Ты не косись, что говорю простецки я: раньше в этом надобность была, потому как много с разной простотой общался, а потом и не смог уже иначе, прикипели ко мне слова его, на веки вечные в сердце мое вошли, разум мне замутили и кровь мою взгорячили. Страшным испытанием слово его мне сделалось, ибо силу мою уничижило и в прах ее развеяло. Как в соперничестве с сильным телом постигаешь ты ничтожество свое, так и в прикосновении к духу сильного — дух свой, гнилой и жалкий, постигаешь сполна. Но когда детвора вслед за тобой бежит и пальцем в тебя кажет, тебе не так горько, потому как знаешь, что такой и есть ты, таким уродился. А вот когда душу из тебя вынут да еще и покажут, как ее черви тщеславные жрут, жрут и жиреют, — вот тут тебе и тошно будет, как никогда еще не было.

А ведь таким сильным я себе мнился: колдунов я по нарам да по больницам растасовывал, судьбами людскими вершил одним движением пера. Знавал много и знанием этим много пользовался. А по делу вышло, что и не знал я ничего вовсе. Вот так. Вот так. Вот так.

Послушай-ка вот еще, что зачту. Это как раз тот день, когда твой Ракшиев, якобы, не был на допросе и что-то там упустил. Почему-то сошлось так, что и у него в протоколах этот день выпал, камнем канул куда-то. Ну а у меня он записан в целости и справности. Вот ты и послушай, чего в фантазиях своих не доглядел.

Стоменов

Стоменов:

Знавал я одну женщину еще до войны, звали ее Валентина. Была она особливо людям немила, люд ее сторонился, а все потому, что как речь заведет, так худо вскорости слухателю ее делается. Будто бы захворал он. Хоть слушает тебя, а хоть сама говорит, все одно, болезненным ее слушатель делается.

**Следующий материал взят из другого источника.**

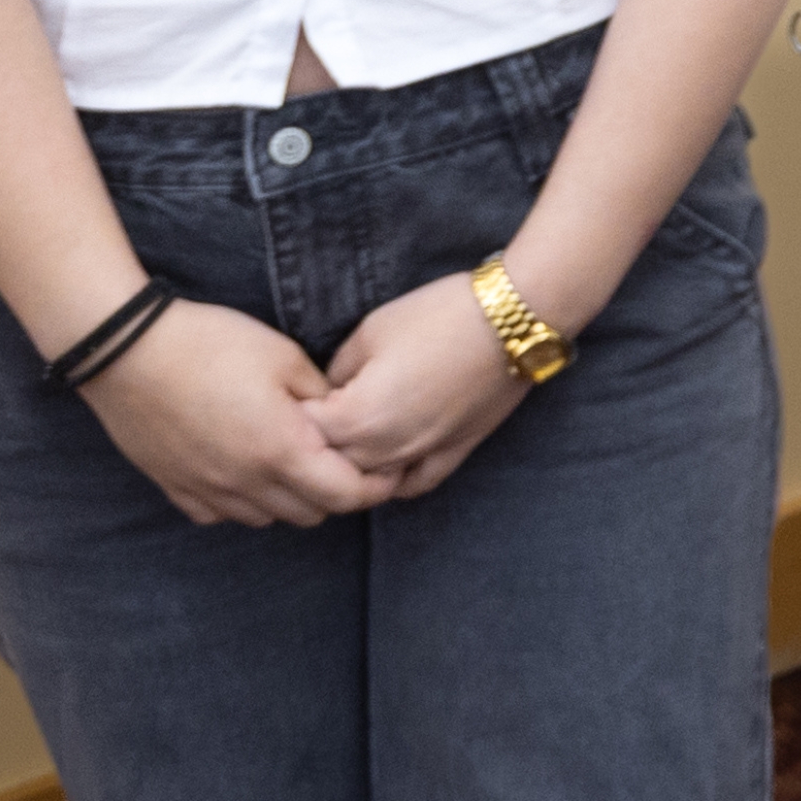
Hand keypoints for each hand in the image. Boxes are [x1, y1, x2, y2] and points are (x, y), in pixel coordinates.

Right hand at [82, 302, 395, 525]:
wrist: (125, 350)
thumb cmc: (209, 344)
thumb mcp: (283, 356)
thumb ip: (321, 396)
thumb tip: (342, 418)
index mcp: (282, 451)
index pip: (347, 496)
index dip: (375, 486)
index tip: (387, 468)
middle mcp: (246, 483)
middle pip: (311, 513)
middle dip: (336, 492)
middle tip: (343, 460)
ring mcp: (208, 490)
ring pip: (267, 517)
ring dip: (290, 498)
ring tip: (293, 461)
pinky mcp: (175, 488)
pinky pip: (221, 513)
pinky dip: (242, 500)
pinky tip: (243, 468)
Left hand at [314, 275, 530, 498]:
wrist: (512, 320)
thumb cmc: (438, 316)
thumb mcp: (370, 331)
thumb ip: (339, 369)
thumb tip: (330, 389)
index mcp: (357, 416)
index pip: (303, 431)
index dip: (294, 412)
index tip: (288, 396)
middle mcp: (385, 448)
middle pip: (331, 463)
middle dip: (316, 442)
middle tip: (311, 417)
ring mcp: (422, 456)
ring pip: (369, 482)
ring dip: (352, 466)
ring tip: (344, 440)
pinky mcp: (455, 453)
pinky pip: (414, 484)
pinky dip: (394, 480)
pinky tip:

Или хворь на него нападает, или сил лишается, как будто работу тяжелую исполнил. И баба-то видная, и кавалеры охаживают, и сама она к ним с расположением, а отходят они от нее и не задерживаются. Живет одна одиноко, и подружков у ней нету, тоже ее сторонятся, хотя и мила она, и добра, и приветлива, и даже подсобить в беде всегда охочая. А вот нет, худо все получается, болеют от нее люди. Так и прожила она всю жизнь одинешенька.